Top of Material supplied
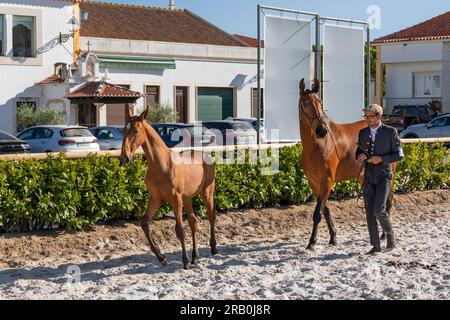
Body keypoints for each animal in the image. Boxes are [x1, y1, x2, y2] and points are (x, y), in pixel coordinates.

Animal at [119, 106, 218, 268]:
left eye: (135, 131)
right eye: (123, 130)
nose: (124, 158)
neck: (162, 165)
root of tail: (205, 155)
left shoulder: (175, 199)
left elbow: (179, 229)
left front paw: (184, 261)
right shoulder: (155, 199)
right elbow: (144, 222)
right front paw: (161, 257)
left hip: (207, 192)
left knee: (211, 215)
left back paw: (213, 247)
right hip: (187, 198)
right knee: (193, 222)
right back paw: (195, 256)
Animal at [298, 78, 394, 250]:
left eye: (320, 102)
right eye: (305, 103)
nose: (321, 130)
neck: (318, 145)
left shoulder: (327, 181)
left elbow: (317, 213)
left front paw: (312, 242)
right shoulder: (314, 183)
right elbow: (325, 210)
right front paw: (333, 237)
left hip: (389, 178)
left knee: (387, 203)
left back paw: (384, 235)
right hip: (364, 178)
Bottom of Material supplied
What is the number of lines above that hold the string "shoulder"? Answer with that number alone.

◆ Solution ◆
4